3G connectivity of mobile telecommunications technology popularly known as 3G is an International Telecommunication Union (ITU) specification that promised an increase in bandwidth of up-to 384kbps.

W-CDMA is the most common deployment, commonly operated on the 2,100 MHz band. A few others use the 850, 900 and 1,900 MHz bands.
HSPA is an amalgamation of several upgrades to the original W-CDMA standard and offers speeds of 14.4 Mbit/s down and 5.76 MBit/s up. HSPA is backward-compatible with and uses the same frequencies as W-CDMA.

HSPA+, a further revision and upgrade of HSPA, can provide theoretical peak data rates up to 168 Mbit/s in the downlink and 22 Mbit/s in the uplink, using a combination of air interface improvements as well as multi-carrier HSPA and MIMO.

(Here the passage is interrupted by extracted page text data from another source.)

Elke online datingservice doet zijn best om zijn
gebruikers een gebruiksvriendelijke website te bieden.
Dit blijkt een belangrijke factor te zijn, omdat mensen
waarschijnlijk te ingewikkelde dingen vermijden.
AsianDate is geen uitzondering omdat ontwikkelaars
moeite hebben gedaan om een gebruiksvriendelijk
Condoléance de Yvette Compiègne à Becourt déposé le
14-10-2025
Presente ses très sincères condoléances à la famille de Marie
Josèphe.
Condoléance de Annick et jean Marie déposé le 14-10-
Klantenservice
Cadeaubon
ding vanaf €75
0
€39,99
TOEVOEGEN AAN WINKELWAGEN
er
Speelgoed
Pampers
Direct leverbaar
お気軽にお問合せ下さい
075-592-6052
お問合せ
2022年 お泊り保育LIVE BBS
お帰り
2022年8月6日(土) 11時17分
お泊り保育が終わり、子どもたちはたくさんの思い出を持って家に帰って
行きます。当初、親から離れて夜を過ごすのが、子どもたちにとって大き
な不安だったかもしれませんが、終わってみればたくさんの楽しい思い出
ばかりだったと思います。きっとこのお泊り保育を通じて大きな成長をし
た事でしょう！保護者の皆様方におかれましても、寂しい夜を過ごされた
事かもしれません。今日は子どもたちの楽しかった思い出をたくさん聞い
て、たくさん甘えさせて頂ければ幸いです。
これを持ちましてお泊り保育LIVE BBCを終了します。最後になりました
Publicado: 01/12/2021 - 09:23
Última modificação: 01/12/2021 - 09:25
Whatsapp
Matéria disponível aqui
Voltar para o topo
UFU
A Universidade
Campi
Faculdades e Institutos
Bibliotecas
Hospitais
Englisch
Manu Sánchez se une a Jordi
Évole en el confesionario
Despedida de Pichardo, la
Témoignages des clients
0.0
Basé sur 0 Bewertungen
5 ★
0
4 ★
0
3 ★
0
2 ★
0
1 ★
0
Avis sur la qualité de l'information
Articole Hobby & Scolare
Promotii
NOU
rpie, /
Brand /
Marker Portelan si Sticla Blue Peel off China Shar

Technically though, MIMO and DC-HSPA can be used without the “+” enhancements of HSPA+ The CDMA2000 system, or IS-2000, including CDMA2000 1x and CDMA2000 High Rate Packet Data (or EVDO), standardized by 3GPP2 (Different from the 3GPP), evolving from the original IS-95 CDMA system, is used especially in North America, China, India, Pakistan, Japan, South Korea, Southeast Asia, Europe and Africa.

CDMA2000 1x Rev. E has an increased voice capacity (in excess of three times) compared to Rev. 0 EVDO Rev. B offers downstream peak rates of 14.7 Mbit/s while Rev. C enhanced existing and new terminal user experience.

While DECT cordless phones and Mobile WiMAX standards formally also fulfill the IMT-2000 requirements, they are not usually considered due to their rarity and unsuitability for usage with mobile phones.

Begining of 3G the Network

The first 3G(UMTS) to launch in Africa was by Emtel in 2004. The firs pre-commercial of 3G (W-CDMA) was launched by NTT DoCoMo in Japan in 1998 branded as FOMA (Freedom Of Mobile Access) and first first to commercialise in 2001.